### Directions for this task
Extract, exactly as written, all lines of the material below from the line that includes "(814, 556) none" through its last line.

### Material to process
BEGIN

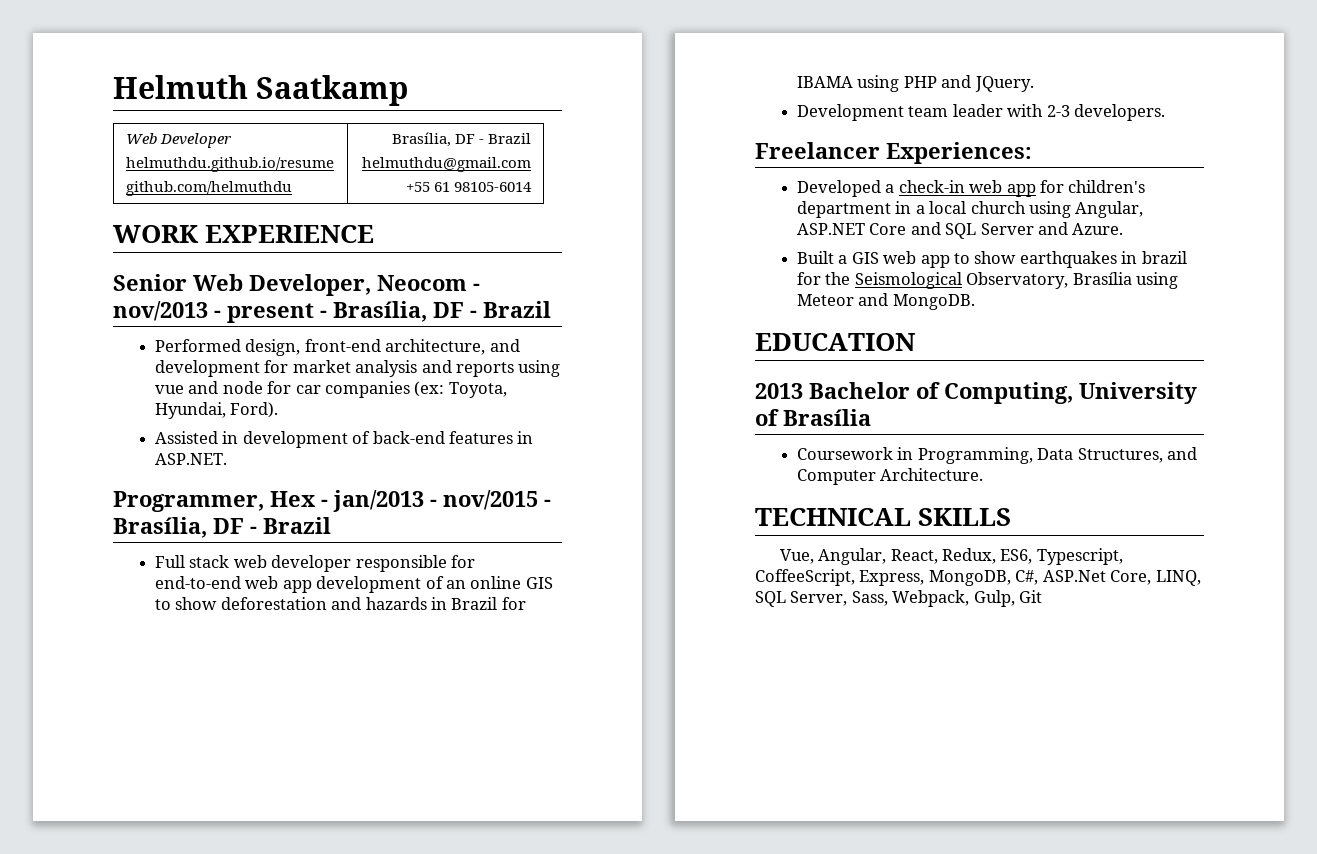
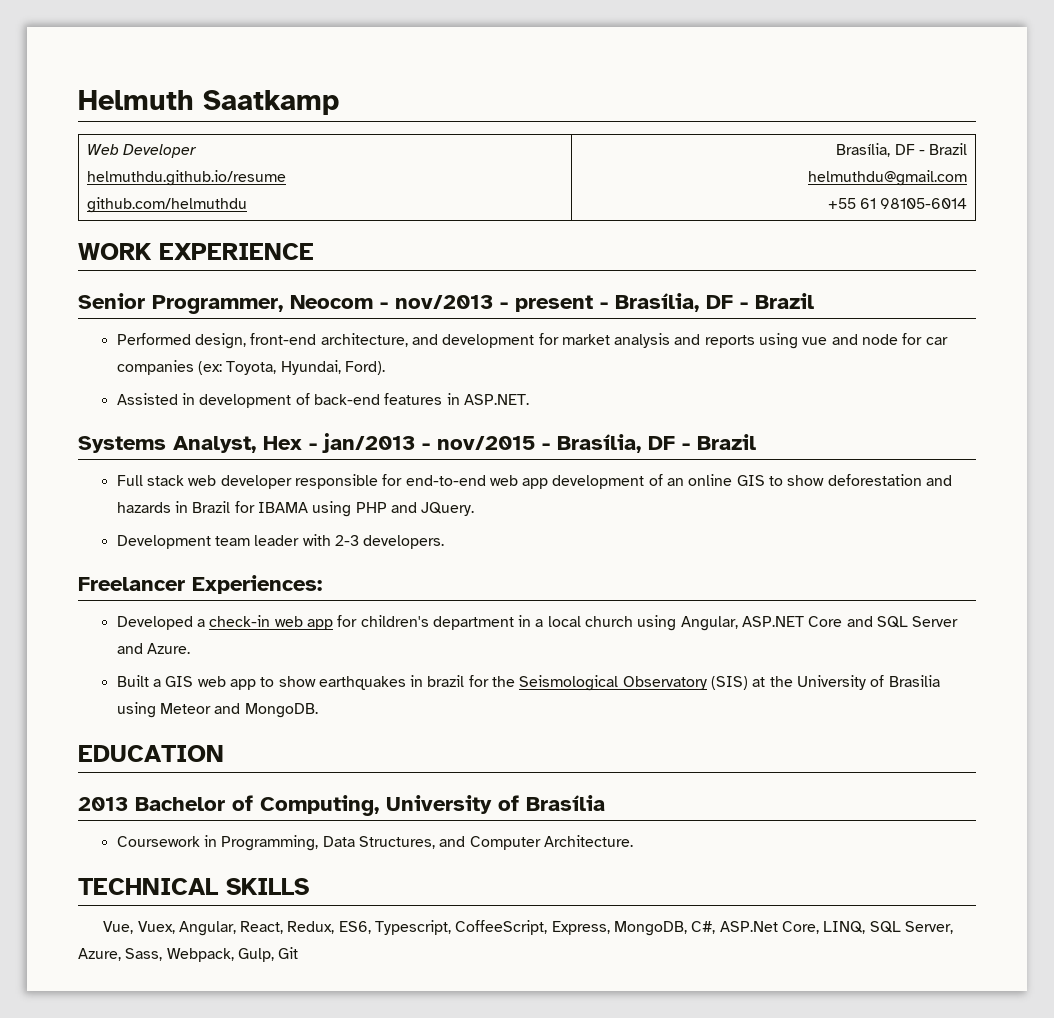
[193,274,371,296] Web Developer, -> [152,295,283,314] Programmer,
[113,491,264,512] Programmer, -> [78,436,256,453] Systems Analyst,
[966,272,1132,289] Observatory, Brasília -> [622,675,940,690] Observatory (SIS) at the University of Brasilia
(814, 556) none -> [137,921,175,934] Vuex,
(848, 598) none -> [78,948,121,961] Azure,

END

### Answer box
(814, 556) none -> [137,921,175,934] Vuex,
(848, 598) none -> [78,948,121,961] Azure,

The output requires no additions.